The Woodland Heroes team hit the deck running by reading articles, analyst reports, news stories, collecting daily headlines, purchasing target research, talking with a hundred industry sources. Ultimately, they focused on Facebook as their gaming platform because it has a highly engaged audience, among other benefits.

2. Create competitive advantages. 
Holt says 50 percent of his job has been hiring, because a competitive edge always starts with a stellar team. He hires for intelligence, problem solving, passion, hunger, and team work over specific technology skills. The reason? Technologies change and you don't want to be swapping your team out.

Then make sure your team knows your core strengths and principles -- the things that are unique to your company and aren't altered by platform limitations, market conditions or competitive influences. Stay true to those strengths and principles and make sure your product clearly represents them. 

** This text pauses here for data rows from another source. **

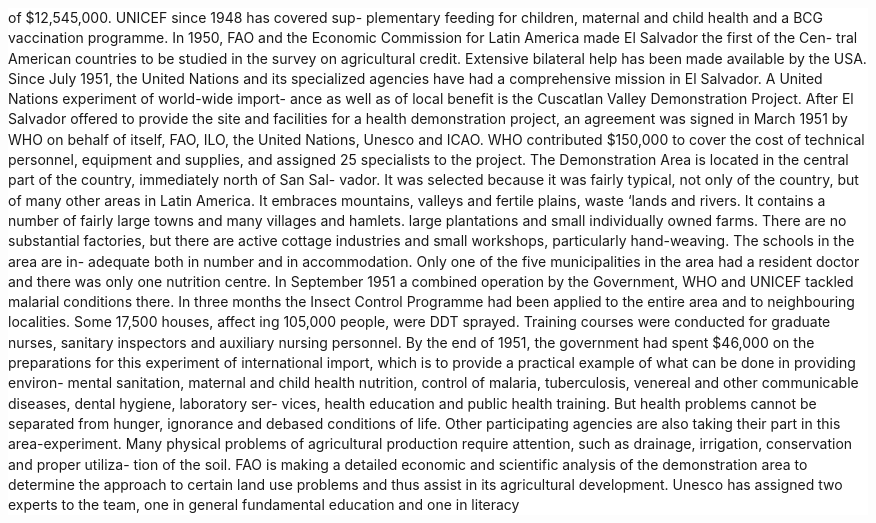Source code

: of $12,545,000. UNICEF since 1948 has covered sup- 
plementary feeding for children, maternal and child 
health and a BCG vaccination programme. 
In 1950, FAO and the Economic Commission for 
Latin America made El Salvador the first of the Cen- 
tral American countries to be studied in the survey on 
agricultural credit. Extensive bilateral help has been 
made available by the USA. Since July 1951, the 
United Nations and its specialized agencies have had 
a comprehensive mission in El Salvador. 
A United Nations experiment of world-wide import- 
ance as well as of local benefit is the Cuscatlan 
Valley Demonstration Project. After El Salvador 
offered to provide the site and facilities for a health 
demonstration project, an agreement was signed in 
March 1951 by WHO on behalf of itself, FAO, ILO, 
the United Nations, Unesco and ICAO. WHO 
contributed $150,000 to cover the cost of technical 
personnel, equipment and supplies, and assigned 
25 specialists to the project. 
The Demonstration Area is located in the central 
part of the country, immediately north of San Sal- 
vador. It was selected because it was fairly typical, 
not only of the country, but of many other areas in 
Latin America. 
It embraces mountains, valleys and fertile plains, 
waste ‘lands and rivers. It contains a number of 
fairly large towns and many villages and hamlets. 
large plantations and small individually owned farms. 
There are no substantial factories, but there are active 
cottage industries and small workshops, particularly 
hand-weaving. The schools in the area are in- 
adequate both in number and in accommodation. 
Only one of the five municipalities in the area had a 
resident doctor and there was only one nutrition 
centre. 
In September 1951 a combined operation by the 
Government, WHO and UNICEF tackled malarial 
conditions there. In three months the Insect Control 
Programme had been applied to the entire area and 
to neighbouring localities. Some 17,500 houses, affect 
ing 105,000 people, were DDT sprayed. Training 
courses were conducted for graduate nurses, sanitary 
inspectors and auxiliary nursing personnel. 
By the end of 1951, the government had spent 
$46,000 on the preparations for this experiment of 
international import, which is to provide a practical 
example of what can be done in providing environ- 
mental sanitation, maternal and child health nutrition, 
control of malaria, tuberculosis, venereal and other 
communicable diseases, dental hygiene, laboratory ser- 
vices, health education and public health training. 
But health problems cannot be separated from 
hunger, ignorance and debased conditions of life. 
Other participating agencies are also taking their part 
in this area-experiment. Many physical problems of 
agricultural production require attention, such as 
drainage, irrigation, conservation and proper utiliza- 
tion of the soil. FAO is making a detailed economic 
and scientific analysis of the demonstration area to 
determine the approach to certain land use problems 
and thus assist in its agricultural development. 
Unesco has assigned two experts to the team, one 
in general fundamental education and one in literacy 
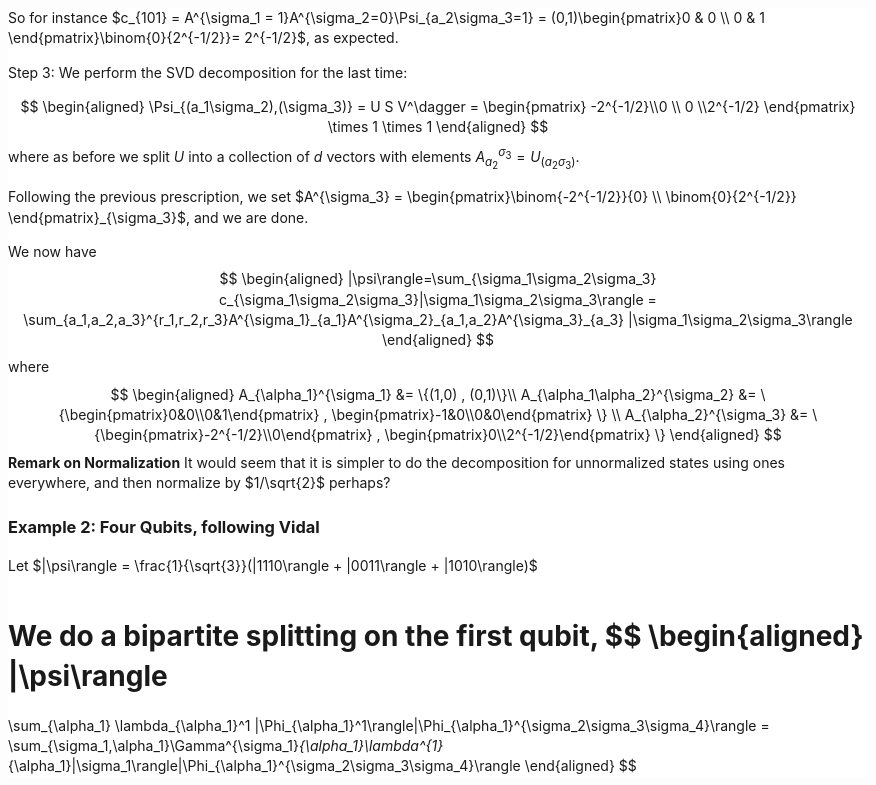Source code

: So for instance $c_{101} = A^{\sigma_1 = 1}A^{\sigma_2=0}\Psi_{a_2\sigma_3=1} = (0,1)\begin{pmatrix}0 & 0 \\ 0 & 1 \end{pmatrix}\binom{0}{2^{-1/2}}= 2^{-1/2}$, as expected.

Step 3:
We perform the SVD decomposition for the last time:

$$
\begin{aligned}
\Psi_{(a_1\sigma_2),(\sigma_3)} = U S V^\dagger =  \begin{pmatrix} -2^{-1/2}\\0 \\ 0 \\2^{-1/2} \end{pmatrix} \times 1 \times 1
\end{aligned}
$$
where as before we split $U$ into a collection of $d$ vectors with elements $A^{\sigma_3}_{a_2} = U_{(a_2\sigma_3)}$.


Following the previous prescription, we set $A^{\sigma_3} = \begin{pmatrix}\binom{-2^{-1/2}}{0} \\ \binom{0}{2^{-1/2}} \end{pmatrix}_{\sigma_3}$, and we are done.

We now have
$$
\begin{aligned}
|\psi\rangle=\sum_{\sigma_1\sigma_2\sigma_3} c_{\sigma_1\sigma_2\sigma_3}|\sigma_1\sigma_2\sigma_3\rangle =
\sum_{a_1,a_2,a_3}^{r_1,r_2,r_3}A^{\sigma_1}_{a_1}A^{\sigma_2}_{a_1,a_2}A^{\sigma_3}_{a_3} |\sigma_1\sigma_2\sigma_3\rangle
\end{aligned}
$$
where
$$
\begin{aligned}
A_{\alpha_1}^{\sigma_1} &= \{(1,0) , (0,1)\}\\
A_{\alpha_1\alpha_2}^{\sigma_2} &= \{\begin{pmatrix}0&0\\0&1\end{pmatrix} , \begin{pmatrix}-1&0\\0&0\end{pmatrix} \} \\
A_{\alpha_2}^{\sigma_3} &= \{\begin{pmatrix}-2^{-1/2}\\0\end{pmatrix} , \begin{pmatrix}0\\2^{-1/2}\end{pmatrix} \}
\end{aligned}
$$
**Remark on Normalization**
It would seem that it is simpler to do the decomposition for unnormalized states using ones everywhere, and then normalize by $1/\sqrt{2}$  perhaps?



### Example 2: Four Qubits, following Vidal

Let $|\psi\rangle = \frac{1}{\sqrt{3}}(|1110\rangle + |0011\rangle + |1010\rangle)$


We do a bipartite splitting on the first qubit,
$$
\begin{aligned}
|\psi\rangle
=
\sum_{\alpha_1} \lambda_{\alpha_1}^1 |\Phi_{\alpha_1}^1\rangle|\Phi_{\alpha_1}^{\sigma_2\sigma_3\sigma_4}\rangle =
\sum_{\sigma_1,\alpha_1}\Gamma^{\sigma_1}_{\alpha_1}\lambda^{1}_{\alpha_1}|\sigma_1\rangle|\Phi_{\alpha_1}^{\sigma_2\sigma_3\sigma_4}\rangle
\end{aligned}
$$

3. Find the right advisors. 
This first-time entrepreneur says his mentors are venture capitalists who provide guidance on what to look for in an investor, feedback on negotiation tactics, deal terms, board recruiting and equity participation for early employees. He says you have to add mentors and guides to your team that can level the playing field. For example, his team established a formal board of advisors to guide and advise in areas where his staff lacked expertise or required access to deep, critical thinking and research.

4. Partner with the right money. 
Taking an investor's money is kind of like getting married. It requires courtship so you can get to know each other and see if you can live with each other, share the same goals and values. You need someone who believes in your vision, will support your decisions and goals -- especially when you are pitching to such a huge company as Facebook.

5. Build and pitch the company you always wanted to work for. 
When it comes to workplace culture, Holt says you just can't out-Apple Apple or out-Google Google. Such esteemed cultural traits should define your company and your behavior, whether it's the freedom to be creative, becoming a member of a team that works well together or receiving support and encouragement from a key mentor or manager. It's the environment that creates the success.